When two charged objects come into contact, their charges redistribute to achieve equilibrium. This means the total charge is shared equally between the objects.
In our exercise, two identical spheres are involved: one with a charge of -9 microcoulombs (\(-9 \mu C\)), and the other with a charge of 5 microcoulombs (\(5 \mu C\)).
When they touch, the total charge on both is calculated by simply adding their charges:

• Total Charge = \(-9 \mu C + 5 \mu C = -4 \mu C\)

Given the spheres are identical, this total charge of \(-4 \mu C\) distributes equally. Each sphere ends up with half of the total charge:

• Charge on each sphere = \(\frac{-4 \mu C}{2} = -2 \mu C\)

Charge redistribution is a fundamental concept, illustrating how charges move to balance themselves across connected objects.

The elementary charge is the smallest stable unit of electric charge and is denoted by \(e\). It has a value of \(1.6 \times 10^{-19}\) coulombs.
This constant is crucial when converting between measurable electric charge and the number of electrons involved.
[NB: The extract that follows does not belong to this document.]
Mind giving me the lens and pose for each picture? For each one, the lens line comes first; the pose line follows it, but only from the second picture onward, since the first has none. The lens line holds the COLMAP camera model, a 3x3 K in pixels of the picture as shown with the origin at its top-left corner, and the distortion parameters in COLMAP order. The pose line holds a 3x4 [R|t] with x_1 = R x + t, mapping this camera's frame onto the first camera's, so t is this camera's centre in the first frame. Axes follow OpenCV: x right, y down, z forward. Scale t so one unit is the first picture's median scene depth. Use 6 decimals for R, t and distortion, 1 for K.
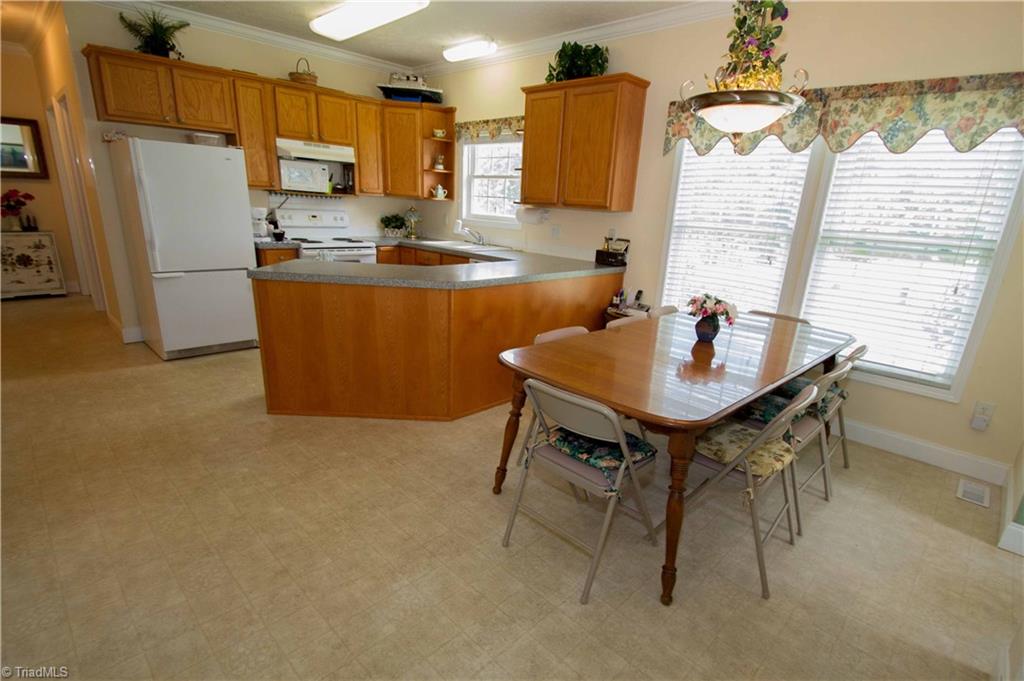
lens RADIAL K [[478.7, 0, 528.7], [0, 478.7, 357.8], [0, 0, 1]] dist [0.012372, -0.016129]
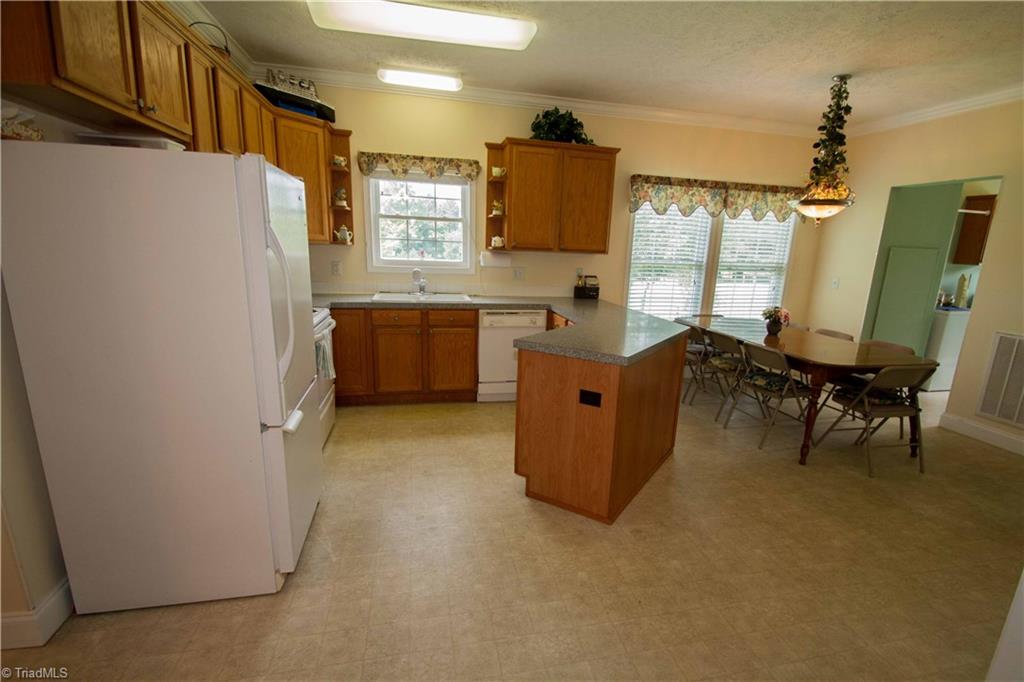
lens RADIAL K [[455.8, 0, 510.0], [0, 455.8, 374.6], [0, 0, 1]] dist [-0.000697, -0.000585]
pose [[0.577721, -0.258128, 0.774344, -1.010312], [0.244020, 0.959911, 0.137928, -0.242768], [-0.778904, 0.109272, 0.617550, 0.521523]]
Since electrons carry a negative charge, their effect is usually discussed in terms of excess or deficit of the elementary charge.
Knowing the elementary charge allows us to calculate the number of electrons for a given charge on an object.
In this case:

• Each sphere has a charge of \(-2 \mu C\)
• We use the formula \( n = \frac{Q}{e} \) to find the equivalent number of electrons \(n\).
• \( Q = -2 \times 10^{-6}\) C
• Therefore, \(n = \frac{-2 \times 10^{-6}}{1.6 \times 10^{-19}}\)

This calculation shows us the significance of the elementary charge in quantifying an object's charge at the atomic level.
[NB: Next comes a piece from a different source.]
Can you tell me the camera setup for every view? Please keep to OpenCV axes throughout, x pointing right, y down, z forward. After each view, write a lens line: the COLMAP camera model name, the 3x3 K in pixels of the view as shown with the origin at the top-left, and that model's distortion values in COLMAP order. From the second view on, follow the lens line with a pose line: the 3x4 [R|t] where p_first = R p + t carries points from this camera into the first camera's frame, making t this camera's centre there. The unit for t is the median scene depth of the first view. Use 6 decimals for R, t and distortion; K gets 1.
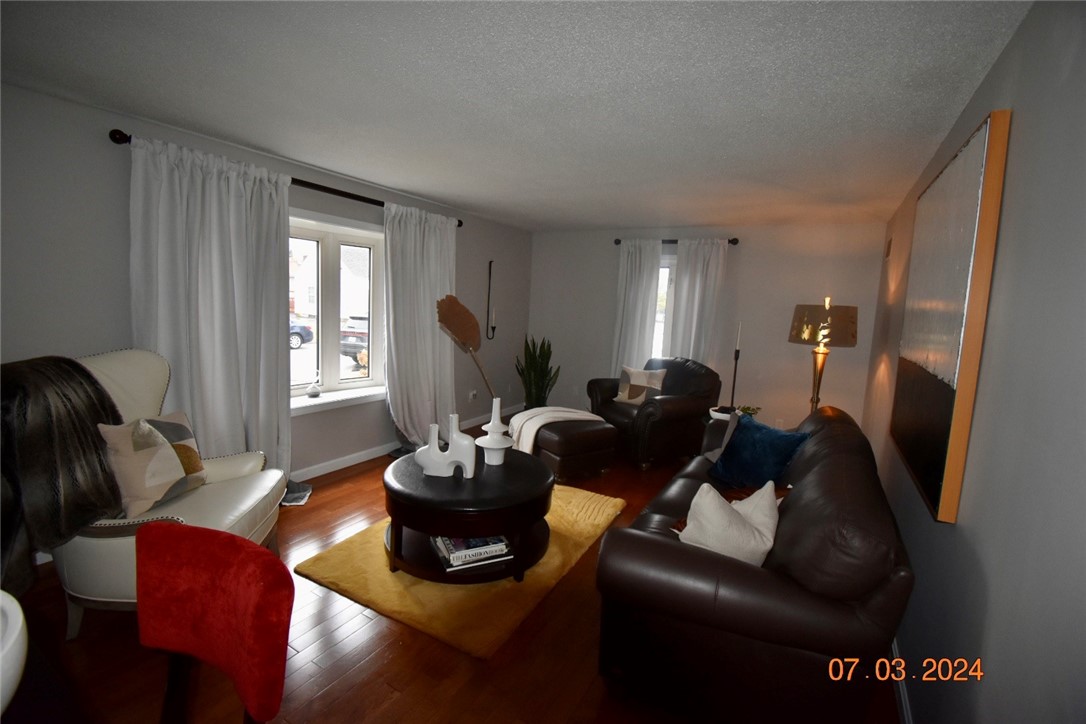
lens RADIAL K [[477.9, 0, 544.8], [0, 477.9, 358.0], [0, 0, 1]] dist [0.018506, -0.025746]
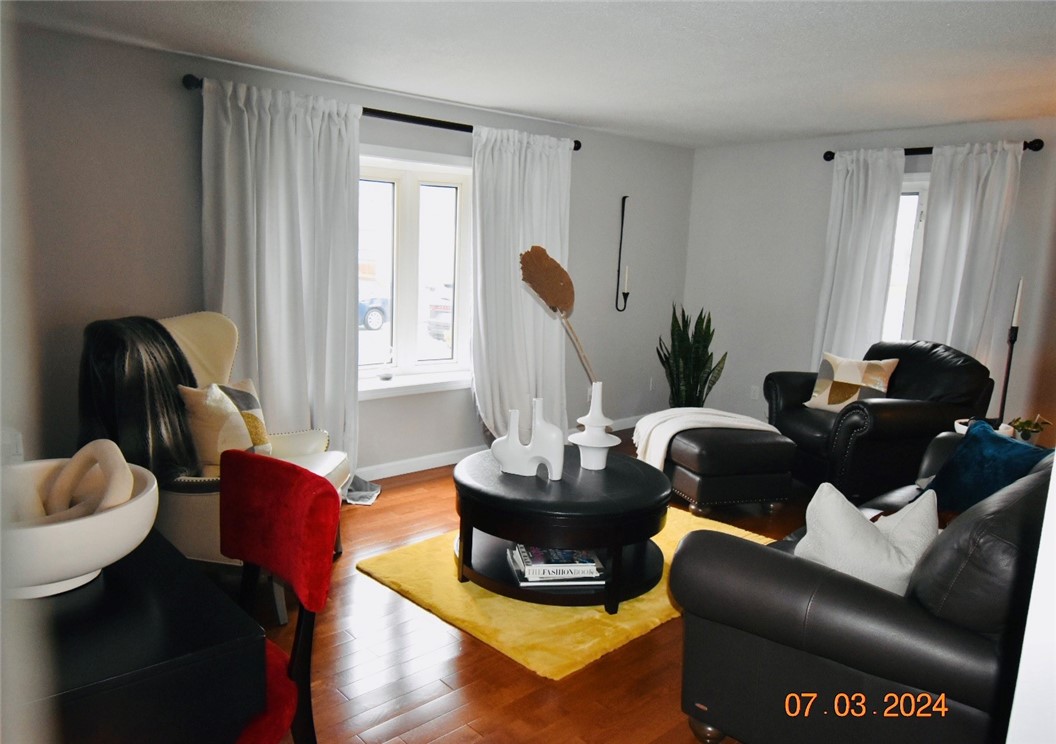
lens RADIAL K [[760.0, 0, 481.1], [0, 760.0, 382.4], [0, 0, 1]] dist [0.008067, -0.025154]
pose [[0.941052, 0.034289, -0.336518, 0.109555], [-0.020374, 0.998788, 0.044797, 0.029089], [0.337647, -0.035300, 0.940611, -0.161457]]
Electrons, as negatively charged particles, add or subtract from objects to adjust their net charge.
If an object has excess electrons, it is negatively charged, whereas a deficit means it has fewer electrons than positive charges and is positively charged.
For the identical spheres, after redistribution:

• Each has a charge of \(-2 \mu C\)
• This negative charge indicates an excess of electrons.
• Using the calculation: \(n = \frac{-2 \times 10^{-6}}{1.6 \times 10^{-19}}\)

The result is \(-1.25 \times 10^{13}\) electrons, showing that \(1.25 \times 10^{13}\) extra electrons are present.
This example reinforces how electric charge and the concept of electron transfer explains excess or deficit conditions, adjusting the net charge on an object correspondingly.